Get Physically Healthy
Our bodies need adequate nutrition, good sleep, and exercise to perform all their basic functions. While the lowest points of this condition tend to rob us of motivation, it is important to give our bodies as much energy as possible to overcome the emotional, mental, and physical symptoms that happen.
Aim to eat a diet rich in fruits, vegetables, and lean meats. Stay away from as much processed food as possible, especially fast food. Put down the soda, coffee, and energy drinks and stick to water and tea. Avoid tobacco and alcohol as much as possible.
Make a goal of getting at least 30 minutes of exercise every day. This does not have to be an intense cardio or weight lifting session. Simply move your body for half an hour. Certain activities like yoga or walking in nature have been shown to lower stress levels, and they can count as your daily exercise.
Although good sleep is one of the hardest things to achieve when dealing with emotional exhaustion, there are many things you can try to get some shut-eye. Roughly 15 to 30 minutes before you want to fall asleep, turn off all electronic devices in your room. This includes cell phones, TVs, and computers. Try to make your room as dark, and conducive to sleep as possible. If falling asleep in silence is difficult for you, invest in a white noise machine.

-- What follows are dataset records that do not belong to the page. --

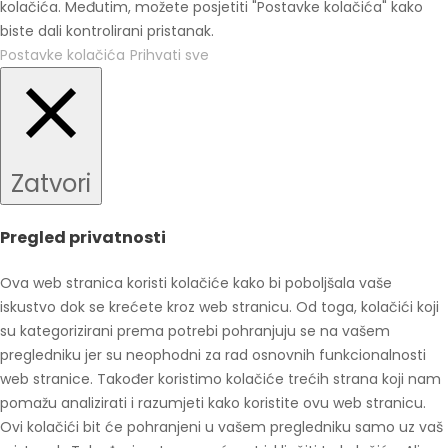
kolačića. Međutim, možete posjetiti "Postavke kolačića" kako
biste dali kontrolirani pristanak.
Postavke kolačića
Prihvati sve
Zatvori
Pregled privatnosti
Ova web stranica koristi kolačiće kako bi poboljšala vaše
iskustvo dok se krećete kroz web stranicu. Od toga, kolačići koji
su kategorizirani prema potrebi pohranjuju se na vašem
pregledniku jer su neophodni za rad osnovnih funkcionalnosti
web stranice. Također koristimo kolačiće trećih strana koji nam
pomažu analizirati i razumjeti kako koristite ovu web stranicu.
Ovi kolačići bit će pohranjeni u vašem pregledniku samo uz vaš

Some herbal supplements and teas, as well as essential oils, boast the ability to help one drift to sleep. Chamomile tea has been used for centuries to induce relaxation, and lavender essentials oils diffused throughout your room can help you feel tired. While it might be easy to reach for over-the-counter sleep aids or Melatonin, these options should be discussed with your doctor first.
Connect with Others
When you are experiencing emotional exhaustion, it is very important to reach out to others and avoid isolation. Join a community group that interests you or take part in a local sports team. Reach out to friends, family members, co-workers, church members, or even neighbors who you associate with positivity.
Care for Yourself
Practice the art of saying "no" when you feel there is too much on your plate. Be sure to set aside time every day to do something you enjoy, even if it is just for a few minutes. Journaling and meditation are great for letting go of the days' stresses, but if you feel that you need more, do not be afraid to reach out to a trained mental health therapist.
This feeling can be a scary experience. It may seem like there is no end in sight. Recovery is a process, but the good news is, that it is a process you have control over. Try to connect with your mind and body as much as possible to recognize the signs that burnout is close. If you feel like you are dealing with emotional exhaustion right now, take action today!